Multiplex real-time PCR assays to detect Stenotrophomonas maltophilia carrying sul1, sul2, and sul3 genes.

Nosocomial infections caused by Stenotrophomonas maltophilia resistant to SXT are increasingly reported worldwide. In this study, a novel melting-curve based multiplex real-time PCR assay for the simultaneous detection of the ssrA and sul1, sul2 and sul3 genes was first established.

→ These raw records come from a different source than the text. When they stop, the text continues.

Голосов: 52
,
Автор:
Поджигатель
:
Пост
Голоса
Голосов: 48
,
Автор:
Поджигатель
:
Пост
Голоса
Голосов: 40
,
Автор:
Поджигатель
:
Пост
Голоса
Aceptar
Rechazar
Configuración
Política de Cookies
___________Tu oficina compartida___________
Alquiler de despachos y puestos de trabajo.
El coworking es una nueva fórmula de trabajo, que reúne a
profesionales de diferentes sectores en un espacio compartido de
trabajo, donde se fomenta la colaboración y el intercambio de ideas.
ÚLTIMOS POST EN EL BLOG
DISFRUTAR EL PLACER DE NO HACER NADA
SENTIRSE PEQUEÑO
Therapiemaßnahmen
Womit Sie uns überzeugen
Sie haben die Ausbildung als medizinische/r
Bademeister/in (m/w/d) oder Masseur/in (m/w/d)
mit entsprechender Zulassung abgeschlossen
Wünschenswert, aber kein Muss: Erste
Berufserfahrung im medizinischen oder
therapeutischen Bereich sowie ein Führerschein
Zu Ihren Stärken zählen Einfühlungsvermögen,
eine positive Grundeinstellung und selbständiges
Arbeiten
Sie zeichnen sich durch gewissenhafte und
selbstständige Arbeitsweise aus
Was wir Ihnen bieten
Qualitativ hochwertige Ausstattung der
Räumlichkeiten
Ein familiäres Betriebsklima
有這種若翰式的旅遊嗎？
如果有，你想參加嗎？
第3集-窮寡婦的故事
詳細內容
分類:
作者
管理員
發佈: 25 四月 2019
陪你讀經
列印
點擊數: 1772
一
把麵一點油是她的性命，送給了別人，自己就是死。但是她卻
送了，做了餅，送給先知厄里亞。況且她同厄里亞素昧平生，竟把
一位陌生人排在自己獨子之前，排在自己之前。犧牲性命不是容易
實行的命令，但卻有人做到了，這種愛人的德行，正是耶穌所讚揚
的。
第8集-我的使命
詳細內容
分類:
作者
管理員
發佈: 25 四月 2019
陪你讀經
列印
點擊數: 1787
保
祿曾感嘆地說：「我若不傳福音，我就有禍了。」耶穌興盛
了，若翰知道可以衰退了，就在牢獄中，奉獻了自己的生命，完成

The assays were performed on a Roche LightCycler® 480 II system. The results for target and non-target amplification showed that the multiplex real-time PCR assays were specific, the limit of detection for each target was 10 copies per 20 μL reaction volume, the assays were linear over six log dilutions of the target genes (r > 0.99), and the Ct values of the coefficients of variation for intra- and interassay reproducibility were <5%. The sensitivity for the target DNA in simulated blood samples was 10 CFU/mL. The multiplex real-time PCR assays showed 100% concordance with conventional PCR when tested against 20 SXT-susceptible and 20 SXT-resistant S. maltophilia from clinical samples. Therefore, the multiplex real-time PCR is a rapid, affordable and sensitive assay for direct detection of the ssrA and sul1, sul2 and sul3 genes.